▶ Data for review:
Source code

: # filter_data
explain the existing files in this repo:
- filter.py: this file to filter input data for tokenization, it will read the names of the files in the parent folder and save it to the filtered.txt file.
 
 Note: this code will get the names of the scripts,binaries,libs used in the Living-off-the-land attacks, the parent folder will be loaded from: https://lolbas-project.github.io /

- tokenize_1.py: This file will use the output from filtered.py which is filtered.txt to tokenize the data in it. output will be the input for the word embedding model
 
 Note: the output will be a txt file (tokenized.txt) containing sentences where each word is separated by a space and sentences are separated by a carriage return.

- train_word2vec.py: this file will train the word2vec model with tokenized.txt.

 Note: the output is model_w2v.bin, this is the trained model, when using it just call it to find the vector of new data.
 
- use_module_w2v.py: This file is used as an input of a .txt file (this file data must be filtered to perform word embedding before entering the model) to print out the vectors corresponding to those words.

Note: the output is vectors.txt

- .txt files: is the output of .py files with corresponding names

▶ Goal of the exercise: Answer with an exact copy of the lines from the one containing "Note: the output is model_w2v.bin, this" through the end of the entries above, leaving out everything before.

▶ Solution for this exercise:
 Note: the output is model_w2v.bin, this is the trained model, when using it just call it to find the vector of new data.
 
- use_module_w2v.py: This file is used as an input of a .txt file (this file data must be filtered to perform word embedding before entering the model) to print out the vectors corresponding to those words.

Note: the output is vectors.txt

- .txt files: is the output of .py files with corresponding names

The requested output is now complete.